Although our overall long-term success rates with balloon DCP combined with pushed-type MCI (70.2%) did not achieve that using conventional DCR (around 90%), the procedure still yielded several advantages. First, no general anesthesia was required for our surgical methods. Second, we minimized the degree of invasiveness by preserving the original nasolacrimal system instead of performing an osteotomy. Third, our method did not require further manipulation of the inferior nasal meatus; thus, we decreased the possibility of significant bleeding. Last but not least, no postoperative complications were found after antegrade balloon DCP with the pushed-type MCI in current study.

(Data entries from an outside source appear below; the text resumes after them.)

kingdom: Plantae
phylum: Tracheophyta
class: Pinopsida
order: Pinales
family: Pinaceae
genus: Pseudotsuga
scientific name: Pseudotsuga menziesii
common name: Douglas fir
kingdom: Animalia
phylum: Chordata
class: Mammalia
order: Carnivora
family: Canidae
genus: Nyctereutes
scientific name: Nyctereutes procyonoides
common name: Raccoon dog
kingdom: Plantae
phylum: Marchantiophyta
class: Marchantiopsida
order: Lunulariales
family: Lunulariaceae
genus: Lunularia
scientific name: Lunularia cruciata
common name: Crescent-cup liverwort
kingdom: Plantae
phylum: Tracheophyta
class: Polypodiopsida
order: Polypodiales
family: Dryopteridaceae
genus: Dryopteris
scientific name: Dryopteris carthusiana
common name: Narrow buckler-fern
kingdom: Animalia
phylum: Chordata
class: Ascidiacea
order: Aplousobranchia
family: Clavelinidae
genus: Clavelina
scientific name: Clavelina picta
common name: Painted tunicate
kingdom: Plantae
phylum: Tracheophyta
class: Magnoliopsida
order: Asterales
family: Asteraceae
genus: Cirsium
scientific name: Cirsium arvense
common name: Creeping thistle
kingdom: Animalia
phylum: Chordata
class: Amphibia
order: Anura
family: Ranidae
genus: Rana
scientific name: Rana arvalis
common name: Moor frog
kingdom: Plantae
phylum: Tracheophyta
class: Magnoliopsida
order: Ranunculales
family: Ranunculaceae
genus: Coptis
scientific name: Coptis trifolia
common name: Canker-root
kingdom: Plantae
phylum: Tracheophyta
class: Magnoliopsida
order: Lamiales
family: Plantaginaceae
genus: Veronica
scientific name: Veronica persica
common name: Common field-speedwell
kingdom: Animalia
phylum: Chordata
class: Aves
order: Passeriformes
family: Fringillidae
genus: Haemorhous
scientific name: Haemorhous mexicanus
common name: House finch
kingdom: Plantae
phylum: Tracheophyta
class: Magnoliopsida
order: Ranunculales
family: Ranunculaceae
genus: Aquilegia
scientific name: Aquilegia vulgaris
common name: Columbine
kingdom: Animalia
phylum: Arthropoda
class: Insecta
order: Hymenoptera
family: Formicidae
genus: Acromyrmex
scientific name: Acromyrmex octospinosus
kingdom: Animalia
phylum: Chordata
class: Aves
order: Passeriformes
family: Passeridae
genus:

The current study was limited by its retrospective and non-randomized design. Also, we did not use any radiographic assistance to confirm the diagnosis of complete PANDO; for example, transcanalicular endoscopy or dacryocystography [10, 13]. In addition, we did not perform subjective parameters such as the Munk score as the outcome parameter since some of the patients suffered from dry eye, which may also present with epiphora due to reflex tearing. In addition, our case number was relatively small, which may limit the statistical power. Current results implied efficiency and few complications with antegrade balloon DCP followed by pushed-type MCI for patients with complete PANDO at 6 months postoperatively, and further large-scaled investigations with longer follow-up duration were needed for a more definite long-term result.
In general, the combination of balloon DCP and pushed-type MCI did not lead to a significantly higher success rate as compared to balloon DCP alone for complete PANDO. However, in patients under 65 years old with complete PANDO, the combination of balloon DCP and pushed-type MCI was associated with significantly higher surgical success rates as compared to balloon DCP alone. In addition, the former procedure had several advantages over DCR, including its non-invasiveness and the avoidance of general anesthesia as well as hospitalization for postoperative care. Balloon DCP followed by pushed-type MCI could be of value when it comes to treating complete PANDO in younger patients and it could also serve as an alternative for the elderly who are poor candidates for general anesthesia.